We should, however, talk of governments rather people, because one reason why the government of Saudi Arabia has such an extreme position on Hamas and the Brotherhood in general, is that it knows full well that its own people don't share their view.
Saudi Arabia's leading pollster Rakeen found that 95 percent out of a representative sample of 2,000 Saudis supported the continuation of the Palestinian resistance factions. Only three per cent did not. Eighty-two percent supported the firing of rockets into Israel and 14 percent opposed it. The kingdom's hatred of Islamism stems not from the fact that it presents a rival interpretation of Islam. It is that it presents to a believer, a democratic alternative. That is what really scares the monarchy.
The proof of all those secret Saudi-Israeli meetings is to be seen in the behavior of Egypt. It is impossible to believe that its new president Abdel Fattah al Sisi could act towards Hamas in Gaza independently of his paymasters in Riyadh. He who pays the piper -- $5 billion after the coup, $20 billion now -- calls the tune.

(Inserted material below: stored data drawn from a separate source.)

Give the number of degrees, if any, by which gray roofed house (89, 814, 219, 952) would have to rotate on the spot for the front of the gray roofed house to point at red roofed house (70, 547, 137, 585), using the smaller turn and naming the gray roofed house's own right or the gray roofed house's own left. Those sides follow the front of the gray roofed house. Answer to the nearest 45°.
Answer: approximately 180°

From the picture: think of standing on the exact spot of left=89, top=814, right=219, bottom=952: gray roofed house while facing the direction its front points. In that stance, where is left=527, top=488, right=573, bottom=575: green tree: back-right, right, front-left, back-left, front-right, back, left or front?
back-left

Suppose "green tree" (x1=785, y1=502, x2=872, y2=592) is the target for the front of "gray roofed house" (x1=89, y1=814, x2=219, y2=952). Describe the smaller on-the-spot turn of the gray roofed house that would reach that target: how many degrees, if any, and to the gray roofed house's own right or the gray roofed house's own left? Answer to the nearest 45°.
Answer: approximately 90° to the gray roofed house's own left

Sisi sees Hamas entirely through the prism of the Muslim Brotherhood he deposed last year. Hamas is villified in the lickspittle Egyptian press as the enemy of Egypt. A trickle of aid has been allowed through the border crossing at Rafah, and it is sporadically opened to a few thousand wounded Palestinians. The Israeli Army is not alone in blowing up Hamas' tunnels. The Egyptian army announced recently they had blown up 13 more, a deed which earned them the title of being "a sincere neighbor" of Israel. Sisi is content to let Hamas and Gaza take a hammering, and make no efforts to get a ceasefire. The last initiative was not even negotiated with Hamas.

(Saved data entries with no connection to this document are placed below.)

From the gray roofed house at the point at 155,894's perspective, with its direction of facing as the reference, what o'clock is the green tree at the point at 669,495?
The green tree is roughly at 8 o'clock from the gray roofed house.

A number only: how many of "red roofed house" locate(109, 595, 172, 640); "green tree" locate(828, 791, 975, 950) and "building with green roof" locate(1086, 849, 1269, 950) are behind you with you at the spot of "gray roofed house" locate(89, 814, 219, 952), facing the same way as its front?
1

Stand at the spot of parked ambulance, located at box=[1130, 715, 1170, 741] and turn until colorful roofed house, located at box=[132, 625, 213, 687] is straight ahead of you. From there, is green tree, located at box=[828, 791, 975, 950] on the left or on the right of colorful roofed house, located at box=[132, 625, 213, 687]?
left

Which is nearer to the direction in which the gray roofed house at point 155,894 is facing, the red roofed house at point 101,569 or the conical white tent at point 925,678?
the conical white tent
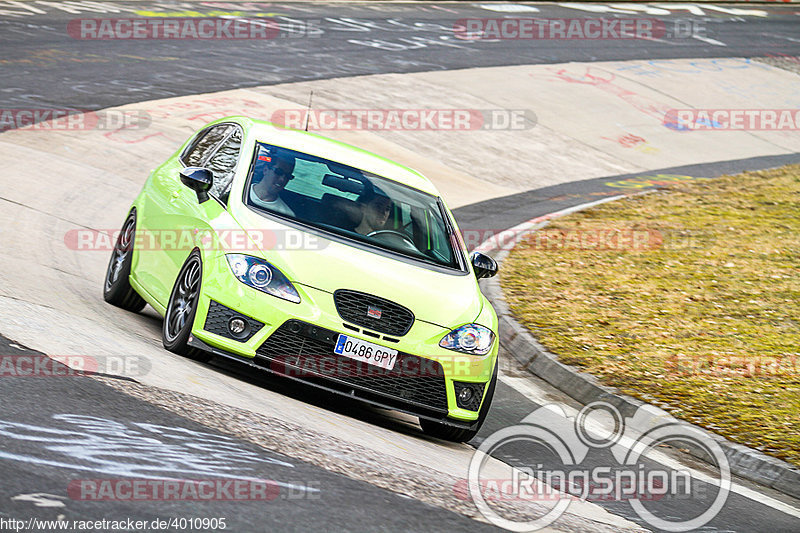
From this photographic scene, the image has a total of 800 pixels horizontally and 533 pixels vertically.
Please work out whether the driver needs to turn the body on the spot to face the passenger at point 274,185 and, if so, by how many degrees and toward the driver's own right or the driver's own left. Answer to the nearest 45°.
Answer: approximately 135° to the driver's own right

Mubarak made a similar miscalculation during the 2006 incursion into Lebanon, supporting an operation which he believed would cripple Hezbollah. In the end he was forced to send his son Gamal to Beirut to express Egypt's support for the Lebanese people. Both the kingdom and Sisi know that dropping the Palestinian card is a risky business.
Saudi Arabia is treading a fine line. According to my sources, Netanyahu's rejection of Kerry's peace initiative over the weekend was due in part to the full support of its Arab allies. Saudi Arabia's active support is keeping this brutal war going.